While the American diet would undoubtedly be improved if shoppers did buy more wholefoods, improving the nutritional profile of packaged products that large numbers of consumers actually eat may prove a more effective strategy, said Dr Susan Crockett, who leads General Mills’ Bell Institute of Health and Nutrition.
Speaking at the Food & Nutrition Conference & Expo (FNCE) in Philadelphia yesterday, Dr Crockett said this might mean replacing a percentage of refined white flour with wholegrain flour; reducing fat, sugar and sodium; and adding more fiber, vitamins or other healthful ingredients.
She added: “At General Mills, 65% of the foods we sell now contain fewer than 150 calories per serving.”
It feels like a mark of sophistication to castigate packaged foods
Many frozen and canned prepared foods in particular are good value, convenient, portion-controlled, and a key source of nutrients from folate to potassium for many Americans, she added.
However, many health professionals still see processed foods as the enemy, she said.
“It feels like a mark of sophistication to castigate packaged foods, but we shouldn’t perpetuate the idea that all packaged foods are bad.”

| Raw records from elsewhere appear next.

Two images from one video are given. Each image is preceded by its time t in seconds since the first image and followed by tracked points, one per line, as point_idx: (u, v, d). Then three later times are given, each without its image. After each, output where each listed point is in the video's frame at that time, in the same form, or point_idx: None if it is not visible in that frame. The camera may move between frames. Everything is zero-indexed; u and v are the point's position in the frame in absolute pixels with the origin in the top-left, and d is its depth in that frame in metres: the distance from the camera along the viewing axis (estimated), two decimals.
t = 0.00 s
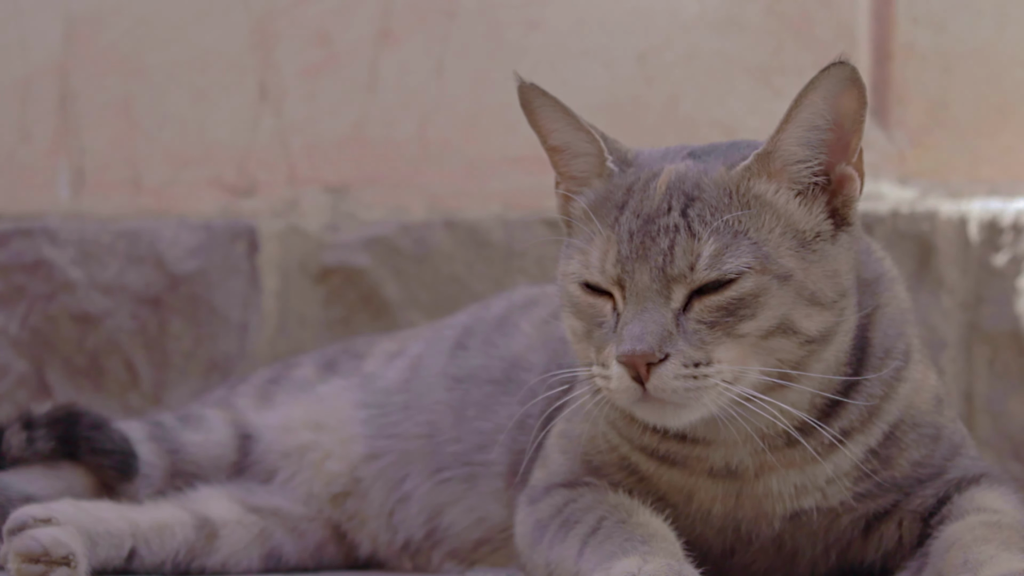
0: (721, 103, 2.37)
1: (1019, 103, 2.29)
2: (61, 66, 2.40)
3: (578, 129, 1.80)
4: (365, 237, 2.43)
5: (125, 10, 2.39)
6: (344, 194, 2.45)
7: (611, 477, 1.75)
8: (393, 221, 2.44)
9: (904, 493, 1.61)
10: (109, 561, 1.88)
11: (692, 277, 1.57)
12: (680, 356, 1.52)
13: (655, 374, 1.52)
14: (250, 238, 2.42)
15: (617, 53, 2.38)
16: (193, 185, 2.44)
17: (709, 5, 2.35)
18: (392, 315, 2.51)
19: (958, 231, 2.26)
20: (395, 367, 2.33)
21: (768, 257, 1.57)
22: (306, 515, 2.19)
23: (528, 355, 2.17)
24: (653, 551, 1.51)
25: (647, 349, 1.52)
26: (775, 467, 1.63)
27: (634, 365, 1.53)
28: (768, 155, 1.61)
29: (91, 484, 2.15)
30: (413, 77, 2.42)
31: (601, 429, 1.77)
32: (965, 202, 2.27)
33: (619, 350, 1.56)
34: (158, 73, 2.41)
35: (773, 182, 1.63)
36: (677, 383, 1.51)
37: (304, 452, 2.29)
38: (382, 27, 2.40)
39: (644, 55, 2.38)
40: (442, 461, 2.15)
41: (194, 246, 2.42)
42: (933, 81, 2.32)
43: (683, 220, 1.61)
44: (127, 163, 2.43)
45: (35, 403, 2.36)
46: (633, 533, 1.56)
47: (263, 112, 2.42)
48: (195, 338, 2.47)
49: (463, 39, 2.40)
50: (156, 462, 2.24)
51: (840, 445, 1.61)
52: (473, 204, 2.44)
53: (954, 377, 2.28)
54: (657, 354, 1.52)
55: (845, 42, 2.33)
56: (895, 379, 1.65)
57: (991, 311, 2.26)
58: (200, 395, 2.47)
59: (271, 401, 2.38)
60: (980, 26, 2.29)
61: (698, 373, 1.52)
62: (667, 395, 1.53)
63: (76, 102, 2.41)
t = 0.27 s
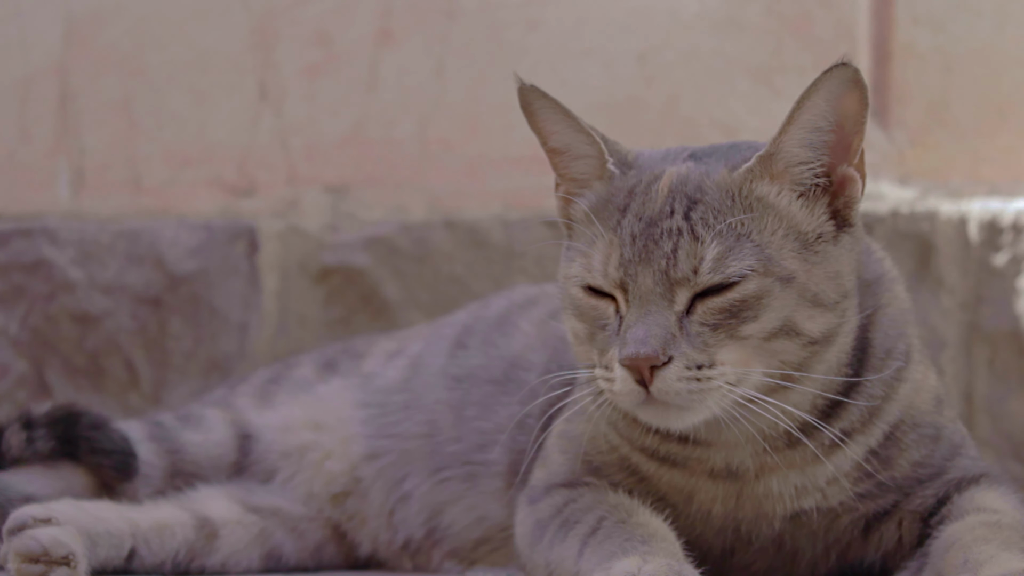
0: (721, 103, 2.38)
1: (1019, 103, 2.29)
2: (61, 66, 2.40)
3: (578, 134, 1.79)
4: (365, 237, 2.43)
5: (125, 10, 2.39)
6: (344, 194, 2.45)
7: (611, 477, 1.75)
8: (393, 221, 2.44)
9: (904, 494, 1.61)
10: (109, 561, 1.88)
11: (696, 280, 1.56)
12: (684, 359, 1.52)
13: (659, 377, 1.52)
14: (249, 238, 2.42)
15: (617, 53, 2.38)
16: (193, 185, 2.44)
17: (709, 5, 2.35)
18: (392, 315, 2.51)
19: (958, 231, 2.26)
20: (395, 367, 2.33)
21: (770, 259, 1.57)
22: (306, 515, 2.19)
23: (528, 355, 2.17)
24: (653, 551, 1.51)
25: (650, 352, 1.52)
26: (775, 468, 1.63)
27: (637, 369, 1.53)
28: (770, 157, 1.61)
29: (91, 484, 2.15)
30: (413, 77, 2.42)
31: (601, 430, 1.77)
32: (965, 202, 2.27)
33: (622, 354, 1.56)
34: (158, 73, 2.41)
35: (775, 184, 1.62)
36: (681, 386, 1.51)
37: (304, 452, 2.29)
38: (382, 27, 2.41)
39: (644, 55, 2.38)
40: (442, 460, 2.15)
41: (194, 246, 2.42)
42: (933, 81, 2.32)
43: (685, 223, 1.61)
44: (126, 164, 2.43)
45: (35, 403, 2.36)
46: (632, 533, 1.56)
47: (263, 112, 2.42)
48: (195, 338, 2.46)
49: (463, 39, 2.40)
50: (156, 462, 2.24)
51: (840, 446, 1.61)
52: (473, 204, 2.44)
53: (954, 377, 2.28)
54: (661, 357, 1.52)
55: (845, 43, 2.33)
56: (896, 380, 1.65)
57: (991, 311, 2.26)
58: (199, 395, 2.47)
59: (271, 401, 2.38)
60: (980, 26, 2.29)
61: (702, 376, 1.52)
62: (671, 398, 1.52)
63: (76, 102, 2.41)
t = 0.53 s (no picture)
0: (721, 103, 2.38)
1: (1019, 102, 2.29)
2: (61, 66, 2.40)
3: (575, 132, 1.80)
4: (365, 237, 2.43)
5: (125, 10, 2.39)
6: (344, 194, 2.45)
7: (611, 477, 1.75)
8: (393, 221, 2.44)
9: (904, 494, 1.61)
10: (108, 561, 1.88)
11: (697, 281, 1.56)
12: (684, 359, 1.52)
13: (661, 378, 1.52)
14: (249, 238, 2.42)
15: (617, 53, 2.38)
16: (193, 185, 2.44)
17: (709, 5, 2.34)
18: (392, 315, 2.51)
19: (958, 231, 2.26)
20: (395, 366, 2.33)
21: (770, 260, 1.57)
22: (306, 515, 2.19)
23: (527, 355, 2.17)
24: (653, 551, 1.51)
25: (652, 353, 1.52)
26: (775, 468, 1.63)
27: (638, 369, 1.53)
28: (771, 158, 1.60)
29: (91, 484, 2.15)
30: (413, 77, 2.42)
31: (600, 430, 1.77)
32: (965, 202, 2.27)
33: (623, 354, 1.56)
34: (158, 73, 2.41)
35: (776, 184, 1.62)
36: (681, 386, 1.51)
37: (304, 451, 2.29)
38: (382, 27, 2.40)
39: (644, 55, 2.38)
40: (442, 460, 2.15)
41: (194, 246, 2.42)
42: (933, 81, 2.32)
43: (686, 224, 1.60)
44: (126, 163, 2.43)
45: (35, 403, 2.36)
46: (632, 533, 1.56)
47: (263, 112, 2.42)
48: (195, 338, 2.47)
49: (463, 39, 2.40)
50: (156, 462, 2.24)
51: (841, 446, 1.61)
52: (473, 204, 2.44)
53: (954, 377, 2.28)
54: (663, 358, 1.52)
55: (845, 43, 2.33)
56: (896, 381, 1.65)
57: (990, 310, 2.26)
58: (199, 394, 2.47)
59: (271, 401, 2.38)
60: (980, 25, 2.29)
61: (703, 376, 1.51)
62: (672, 399, 1.52)
63: (76, 102, 2.41)
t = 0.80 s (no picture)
0: (721, 103, 2.38)
1: (1019, 102, 2.29)
2: (61, 66, 2.40)
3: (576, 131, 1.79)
4: (365, 237, 2.43)
5: (125, 10, 2.38)
6: (344, 194, 2.45)
7: (611, 477, 1.75)
8: (393, 221, 2.44)
9: (904, 494, 1.61)
10: (108, 561, 1.88)
11: (697, 283, 1.56)
12: (685, 362, 1.52)
13: (661, 380, 1.52)
14: (249, 238, 2.42)
15: (617, 53, 2.38)
16: (193, 185, 2.44)
17: (709, 5, 2.35)
18: (392, 315, 2.51)
19: (958, 232, 2.26)
20: (395, 366, 2.33)
21: (771, 262, 1.57)
22: (306, 514, 2.19)
23: (527, 354, 2.17)
24: (653, 551, 1.51)
25: (652, 356, 1.52)
26: (775, 469, 1.63)
27: (638, 372, 1.53)
28: (771, 160, 1.61)
29: (91, 484, 2.15)
30: (413, 77, 2.42)
31: (600, 430, 1.77)
32: (965, 202, 2.27)
33: (624, 357, 1.56)
34: (158, 72, 2.41)
35: (776, 186, 1.62)
36: (682, 388, 1.52)
37: (304, 451, 2.29)
38: (381, 27, 2.40)
39: (644, 55, 2.38)
40: (442, 459, 2.15)
41: (194, 246, 2.42)
42: (933, 81, 2.32)
43: (687, 226, 1.61)
44: (126, 163, 2.43)
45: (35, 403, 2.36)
46: (632, 533, 1.56)
47: (263, 112, 2.42)
48: (195, 338, 2.46)
49: (463, 39, 2.40)
50: (156, 462, 2.24)
51: (841, 447, 1.61)
52: (473, 204, 2.44)
53: (954, 377, 2.28)
54: (663, 361, 1.52)
55: (845, 43, 2.33)
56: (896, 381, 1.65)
57: (990, 310, 2.26)
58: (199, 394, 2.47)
59: (271, 401, 2.38)
60: (980, 26, 2.29)
61: (703, 379, 1.52)
62: (672, 401, 1.53)
63: (76, 102, 2.41)
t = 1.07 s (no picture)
0: (721, 103, 2.38)
1: (1019, 102, 2.29)
2: (61, 66, 2.40)
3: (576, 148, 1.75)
4: (365, 237, 2.43)
5: (125, 10, 2.39)
6: (344, 194, 2.45)
7: (612, 478, 1.75)
8: (393, 221, 2.43)
9: (904, 495, 1.61)
10: (108, 561, 1.88)
11: (708, 303, 1.55)
12: (697, 385, 1.52)
13: (675, 404, 1.53)
14: (249, 238, 2.42)
15: (617, 53, 2.38)
16: (193, 185, 2.44)
17: (709, 5, 2.34)
18: (392, 315, 2.51)
19: (958, 231, 2.26)
20: (395, 365, 2.33)
21: (780, 279, 1.57)
22: (306, 514, 2.19)
23: (528, 355, 2.17)
24: (653, 551, 1.51)
25: (665, 380, 1.52)
26: (777, 471, 1.63)
27: (652, 395, 1.53)
28: (777, 175, 1.59)
29: (91, 484, 2.15)
30: (413, 77, 2.42)
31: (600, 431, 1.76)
32: (965, 202, 2.27)
33: (636, 381, 1.55)
34: (158, 73, 2.41)
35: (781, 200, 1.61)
36: (695, 411, 1.52)
37: (304, 451, 2.29)
38: (381, 27, 2.40)
39: (644, 55, 2.37)
40: (442, 459, 2.15)
41: (194, 246, 2.42)
42: (933, 81, 2.32)
43: (696, 245, 1.58)
44: (126, 164, 2.43)
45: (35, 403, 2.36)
46: (632, 534, 1.56)
47: (263, 112, 2.42)
48: (195, 338, 2.47)
49: (463, 39, 2.40)
50: (156, 462, 2.24)
51: (842, 451, 1.61)
52: (473, 204, 2.43)
53: (954, 377, 2.28)
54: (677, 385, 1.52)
55: (845, 43, 2.33)
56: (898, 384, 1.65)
57: (990, 311, 2.26)
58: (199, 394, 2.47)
59: (271, 401, 2.38)
60: (980, 25, 2.29)
61: (716, 400, 1.53)
62: (686, 423, 1.53)
63: (76, 102, 2.41)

Meanwhile, it is easy as a well-educated health professional to “view consumers through our own middle class and health centric lenses”, she cautioned, whereas research shows that only 30% of consumers are very motivated to improve their health and change their diet.
Getting real: It’s easy to view consumers through our own middle class and health centric lenses
Referring to consumer research revealing that what different shoppers define as ‘healthy’ varies widely, it is more important to “understand consumer attitudes, start with where consumers are and encourage incremental changes”, she said.
“Consumers are busy and many don’t prioritize nutrition and health.
“Consumer research we have done reveals that that 55% say they don’t have enough time, 26% say cooking is a chore, 57% don’t have enough money [to spend on food] and 46% are confused [about what is healthy].”
Rose-tinted glasses: It’s very tempting to be nostalgic about food habits of the past
While it is seductive to think that the days when we prepared everything from scratch were the ‘good old days’, turning back the clock is not the answer, she said.
“It’s very tempting to be nostalgic about food habits of the past, but we should remember that packaged foods have really liberated us and women in particular.
“A typical Mexican woman used to spend up to five hours a day just grinding grain and making tortillas. Packaged foods have allowed us unparalleled choice in not only our diets but the way we spend our time.”
It is also misleading to claim that the ‘processing’ that takes place in industrial food processing facilities is wildly different from what we might do at home to make comparable products, she said.
"What was once done by individuals is now done by food manufacturers but the processes are the same."
ConAgra: It’s a myth to say home cooked food is always more nutritious
ConAgra Foods made a similar case at a ‘myth-busting’ breakfast session on Sunday morning, in which nutrition manager Dr Kristin Reimers presented an analysis of the nutritional content of four of her firm’s frozen entrees with home-cooked equivalents.
This showed that sugar, fiber and protein levels were much the same, while saturated fat and sodium levels were lower in the ConAgra products.
Meanwhile, research shows that frozen ready meals could play a far bigger role in weight management programs, providing a more appealing and filling option at lunchtime than a bar or meal replacement shake and fewer calories, sodium and fat than many snacks and sandwiches, she said.
"They are rarely more than 450 calories, whereas NHANES data says the average for a meal is 660 calories."
They are also portion-controlled and generate no waste, she said.
“Yet so few RDs recommend frozen meals to clients.”